NLSIU’s first batch graduated in 1993, coinciding with the early years of liberalization of India’s economy. Around that time, a need for corporate lawyers arose to fulfil demands of private players and foreign investors who were forging new deals and awaiting reforms that would end the “licence raj” and open doors for trade and commerce at an accelerated pace.
Moreover, the success of the school’s progressive curriculum and the opportunities it created for young law students through job placements and extra-curricular activities encouraged policymakers in other states in India to follow suit and begin paying more attention to legal education and feed the demand for young law graduates in multinational and corporate entities, besides traditional legal practice in courts.
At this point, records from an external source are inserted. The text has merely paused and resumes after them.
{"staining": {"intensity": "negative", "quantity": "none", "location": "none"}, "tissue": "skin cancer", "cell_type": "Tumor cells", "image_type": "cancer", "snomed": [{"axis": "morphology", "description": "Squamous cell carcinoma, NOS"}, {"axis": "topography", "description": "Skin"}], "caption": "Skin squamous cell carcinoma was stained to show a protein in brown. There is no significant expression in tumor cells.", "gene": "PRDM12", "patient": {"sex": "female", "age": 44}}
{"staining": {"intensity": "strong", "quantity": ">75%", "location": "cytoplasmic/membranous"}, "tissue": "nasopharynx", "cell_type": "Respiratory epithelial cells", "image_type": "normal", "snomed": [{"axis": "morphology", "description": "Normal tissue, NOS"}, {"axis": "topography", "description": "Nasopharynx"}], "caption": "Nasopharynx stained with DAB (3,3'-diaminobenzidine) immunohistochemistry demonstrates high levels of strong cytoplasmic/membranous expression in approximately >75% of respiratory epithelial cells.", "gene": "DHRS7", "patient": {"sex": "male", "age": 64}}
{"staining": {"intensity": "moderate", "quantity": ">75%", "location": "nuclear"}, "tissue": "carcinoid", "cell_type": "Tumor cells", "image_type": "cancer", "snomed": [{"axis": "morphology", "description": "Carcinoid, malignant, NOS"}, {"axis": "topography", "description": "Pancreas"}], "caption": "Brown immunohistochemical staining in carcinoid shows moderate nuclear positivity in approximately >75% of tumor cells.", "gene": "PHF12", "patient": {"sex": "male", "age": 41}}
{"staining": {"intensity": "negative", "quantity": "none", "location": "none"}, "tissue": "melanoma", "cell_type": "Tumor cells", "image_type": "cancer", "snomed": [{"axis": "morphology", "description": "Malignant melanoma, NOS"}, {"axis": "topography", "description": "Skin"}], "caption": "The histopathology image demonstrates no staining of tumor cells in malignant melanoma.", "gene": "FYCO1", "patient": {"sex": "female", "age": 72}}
“NLSIU brought in a new dimension to education in India. Our five-year BA LLB programme made students take legal education seriously. Before our students were recruited, corporates and multinational corporations thought law students were unemployable,” says vice-chancellor A. Jayagovind. He believes the high standards set by the NLSIU have provided an impetus to the improvement of legal education in India with states setting up law schools modeled on NLSIU and law colleges attached to state universities too emulating the NLSIU curriculum in an effort to improve.
“Chandrababu Naidu, former chief minister of Andhra Pradesh, supported setting up a similar law school in Hyderabad with an aim to make it the best in the country, ” he explains talking about Nalsar University of Law in Hyderabad.

Fine print: Students read newspapers and other journals at NLSIU campus in Bangalore. Photograph: Hemant Mishra / Mint
Since 1993, the school has produced students who have excelled in India and abroad while working with law firms — corporate law and litigation in courts, international organizations, non-profit groups and in civil services.
A board outside the vice-chancellor’s office displays the names of alumni who were awarded for their excellence. Vikram Raghavan, gold medallist of the batch of 1997, now works as legal counsel for the World Bank dispensing legal and transactional advice on a variety of constitutional operational, and local law issues that arise in World Bank-financed projects in West Asia, north Africa and South Asia. Nandan Nelivigi, Raghavan’s senior by four years and a graduate of the first NLSIU batch, is now partner at American law firm White and Case Llp.’s New York office and advises on cross-border transactions in India.
Sitting on a stone bench in the 23-acre NLSIU abound with gulmohar and eucalyptus trees, fifth-year student and president of NLSIU’s student body Visakh Abraham is sending frenzied text messages to his friends who are sprucing up their campus for “University Night” — an annual event before summer vacation begins where all the student committees that are involved in extra-curricular activities give out prizes and souvenirs.